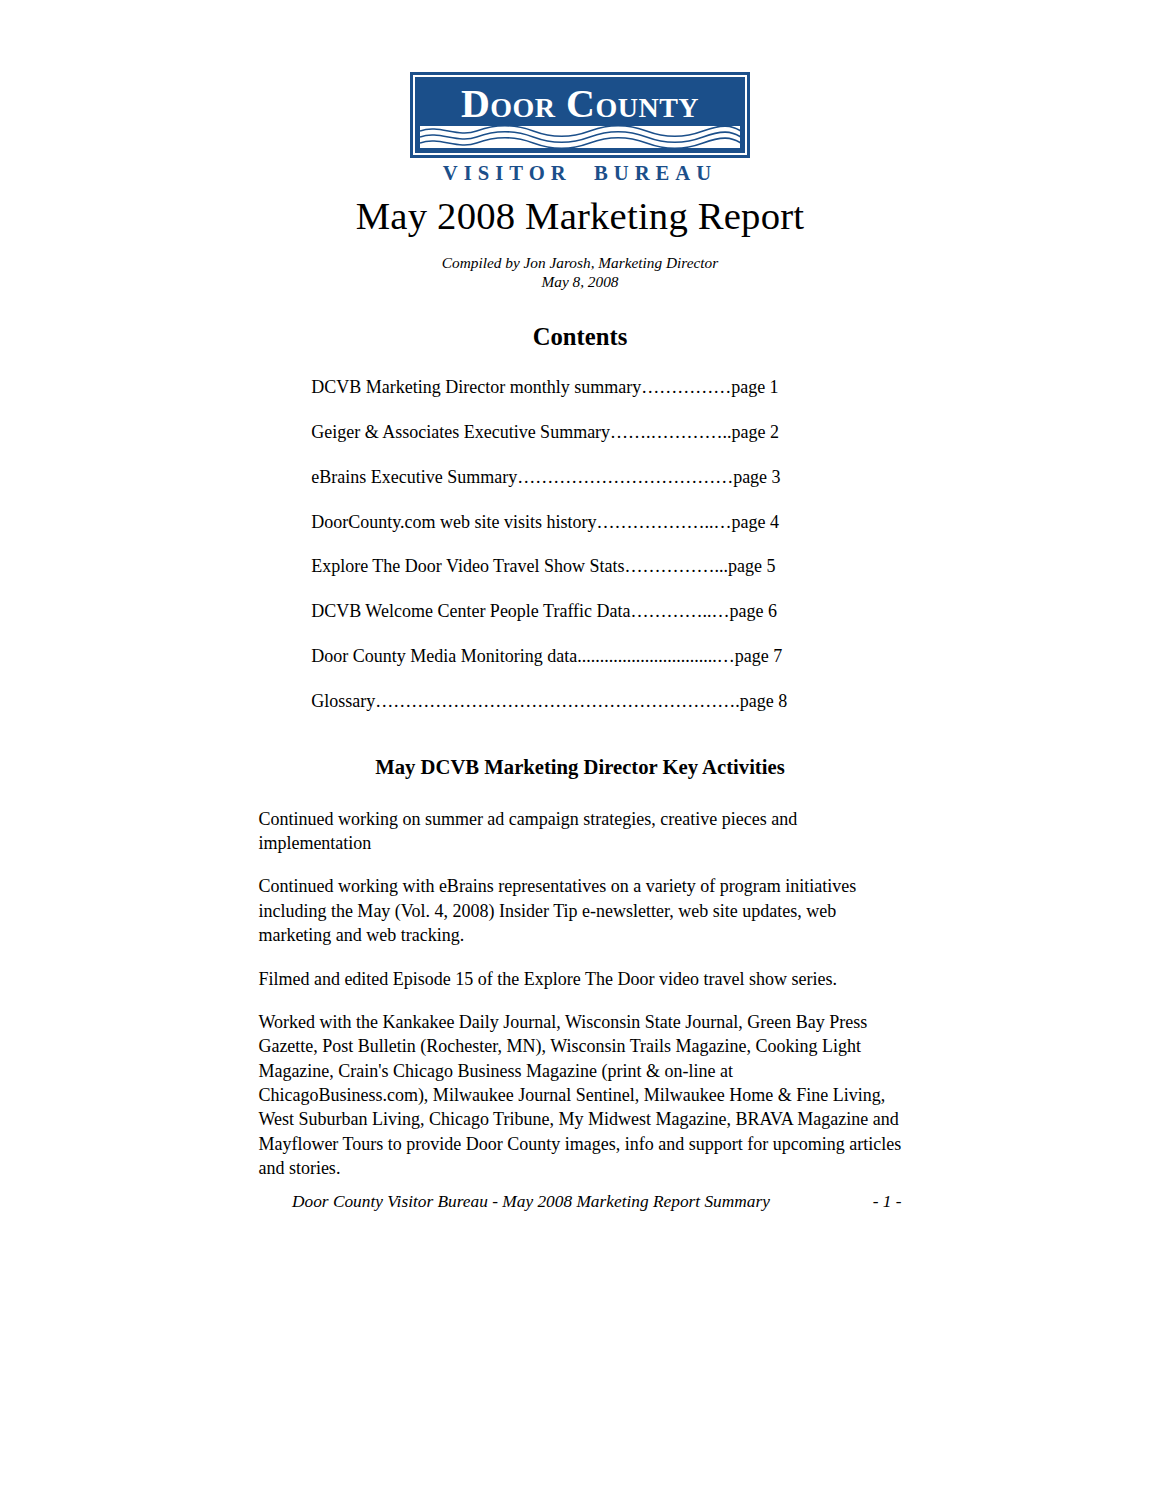Door County
Visitor Bureau
May 2008 Marketing Report
Compiled by Jon Jarosh, Marketing Director
May 8, 2008
Contents
DCVB Marketing Director monthly summary……………page 1
Geiger & Associates Executive Summary…….…………..page 2
eBrains Executive Summary………………………………page 3
DoorCounty.com web site visits history………………..…page 4
Explore The Door Video Travel Show Stats……………...page 5
DCVB Welcome Center People Traffic Data…………..…page 6
Door County Media Monitoring data...............................…page 7
Glossary…………………………………………………….page 8
May DCVB Marketing Director Key Activities
Continued working on summer ad campaign strategies, creative pieces and implementation
Continued working with eBrains representatives on a variety of program initiatives including the May (Vol. 4, 2008) Insider Tip e-newsletter, web site updates, web marketing and web tracking.
Filmed and edited Episode 15 of the Explore The Door video travel show series.
Worked with the Kankakee Daily Journal, Wisconsin State Journal, Green Bay Press Gazette, Post Bulletin (Rochester, MN), Wisconsin Trails Magazine, Cooking Light Magazine, Crain's Chicago Business Magazine (print & on-line at ChicagoBusiness.com), Milwaukee Journal Sentinel, Milwaukee Home & Fine Living, West Suburban Living, Chicago Tribune, My Midwest Magazine, BRAVA Magazine and Mayflower Tours to provide Door County images, info and support for upcoming articles and stories.
Door County Visitor Bureau - May 2008 Marketing Report Summary
- 1 -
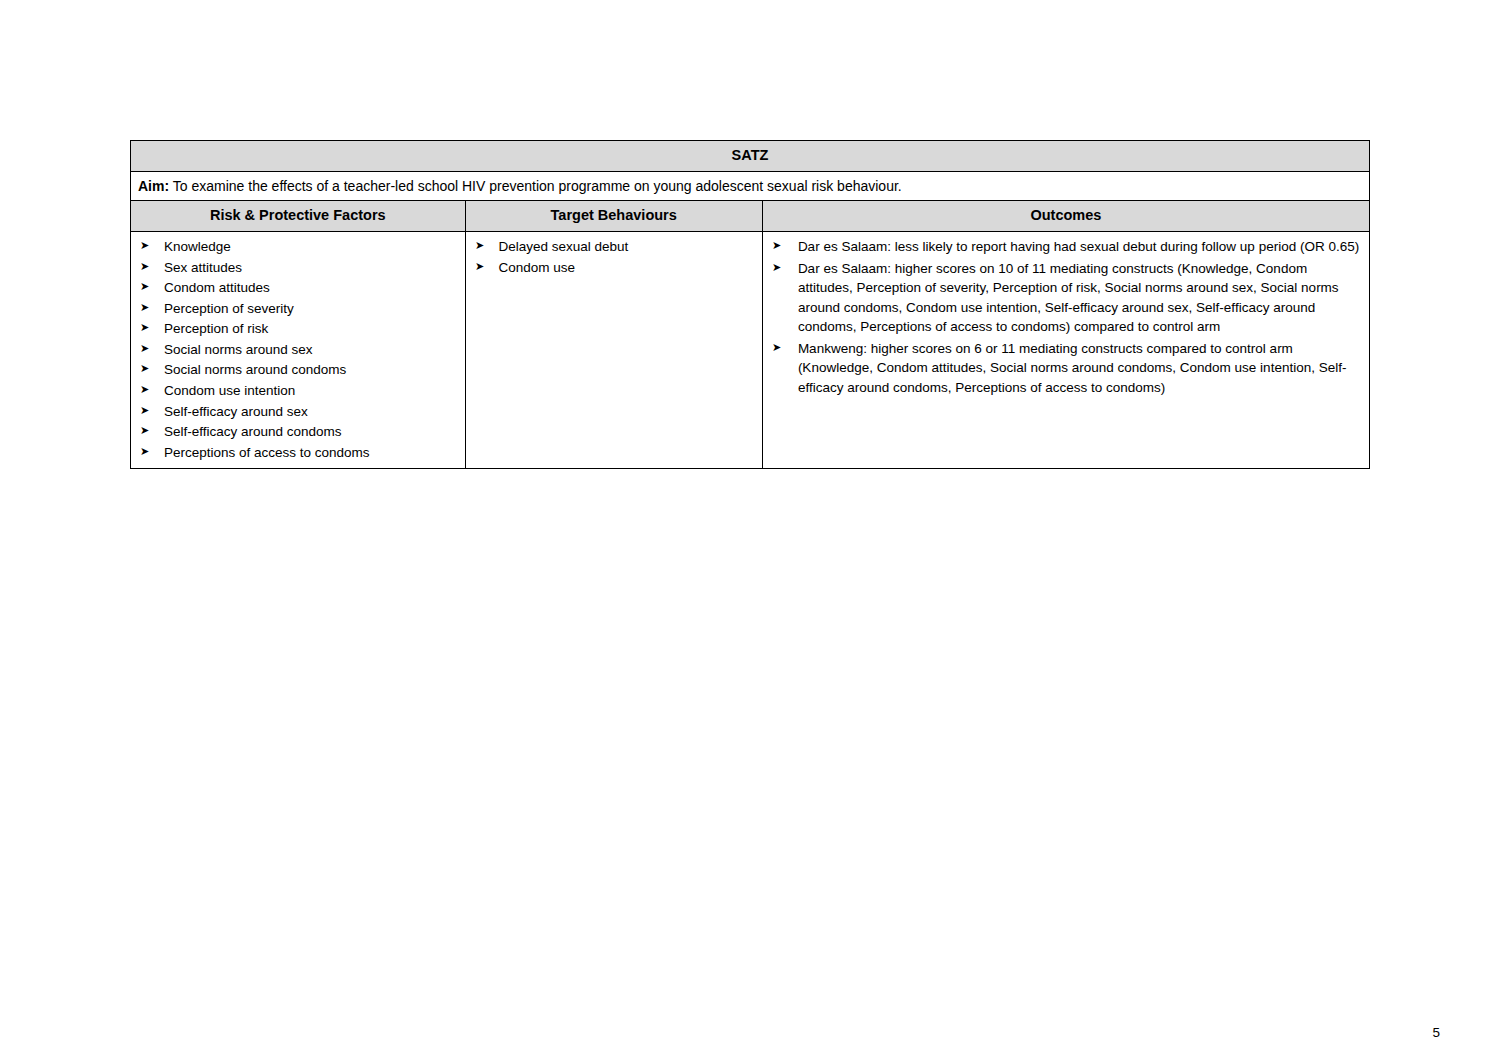| SATZ |
| Aim: To examine the effects of a teacher-led school HIV prevention programme on young adolescent sexual risk behaviour. |
| Risk & Protective Factors | Target Behaviours | Outcomes |
| Knowledge Sex attitudes Condom attitudes Perception of severity Perception of risk Social norms around sex Social norms around condoms Condom use intention Self-efficacy around sex Self-efficacy around condoms Perceptions of access to condoms | Delayed sexual debut Condom use | Dar es Salaam: less likely to report having had sexual debut during follow up period (OR 0.65) Dar es Salaam: higher scores on 10 of 11 mediating constructs (Knowledge, Condom attitudes, Perception of severity, Perception of risk, Social norms around sex, Social norms around condoms, Condom use intention, Self-efficacy around sex, Self-efficacy around condoms, Perceptions of access to condoms) compared to control arm Mankweng: higher scores on 6 or 11 mediating constructs compared to control arm (Knowledge, Condom attitudes, Social norms around condoms, Condom use intention, Self-efficacy around condoms, Perceptions of access to condoms) |
5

* * *

[WHAT IS EXPECTED] Quote every record above exactly, omitting any pictures they contain.

[COMPLETED TASK]
Door County
Visitor Bureau
May 2008 Marketing Report
Compiled by Jon Jarosh, Marketing Director
May 8, 2008
Contents
DCVB Marketing Director monthly summary……………page 1
Geiger & Associates Executive Summary…….…………..page 2
eBrains Executive Summary………………………………page 3
DoorCounty.com web site visits history………………..…page 4
Explore The Door Video Travel Show Stats……………...page 5
DCVB Welcome Center People Traffic Data…………..…page 6
Door County Media Monitoring data...............................…page 7
Glossary…………………………………………………….page 8
May DCVB Marketing Director Key Activities
Continued working on summer ad campaign strategies, creative pieces and implementation
Continued working with eBrains representatives on a variety of program initiatives including the May (Vol. 4, 2008) Insider Tip e-newsletter, web site updates, web marketing and web tracking.
Filmed and edited Episode 15 of the Explore The Door video travel show series.
Worked with the Kankakee Daily Journal, Wisconsin State Journal, Green Bay Press Gazette, Post Bulletin (Rochester, MN), Wisconsin Trails Magazine, Cooking Light Magazine, Crain's Chicago Business Magazine (print & on-line at ChicagoBusiness.com), Milwaukee Journal Sentinel, Milwaukee Home & Fine Living, West Suburban Living, Chicago Tribune, My Midwest Magazine, BRAVA Magazine and Mayflower Tours to provide Door County images, info and support for upcoming articles and stories.
Door County Visitor Bureau - May 2008 Marketing Report Summary
- 1 -
| SATZ |
| Aim: To examine the effects of a teacher-led school HIV prevention programme on young adolescent sexual risk behaviour. |
| Risk & Protective Factors | Target Behaviours | Outcomes |
| Knowledge Sex attitudes Condom attitudes Perception of severity Perception of risk Social norms around sex Social norms around condoms Condom use intention Self-efficacy around sex Self-efficacy around condoms Perceptions of access to condoms | Delayed sexual debut Condom use | Dar es Salaam: less likely to report having had sexual debut during follow up period (OR 0.65) Dar es Salaam: higher scores on 10 of 11 mediating constructs (Knowledge, Condom attitudes, Perception of severity, Perception of risk, Social norms around sex, Social norms around condoms, Condom use intention, Self-efficacy around sex, Self-efficacy around condoms, Perceptions of access to condoms) compared to control arm Mankweng: higher scores on 6 or 11 mediating constructs compared to control arm (Knowledge, Condom attitudes, Social norms around condoms, Condom use intention, Self-efficacy around condoms, Perceptions of access to condoms) |
5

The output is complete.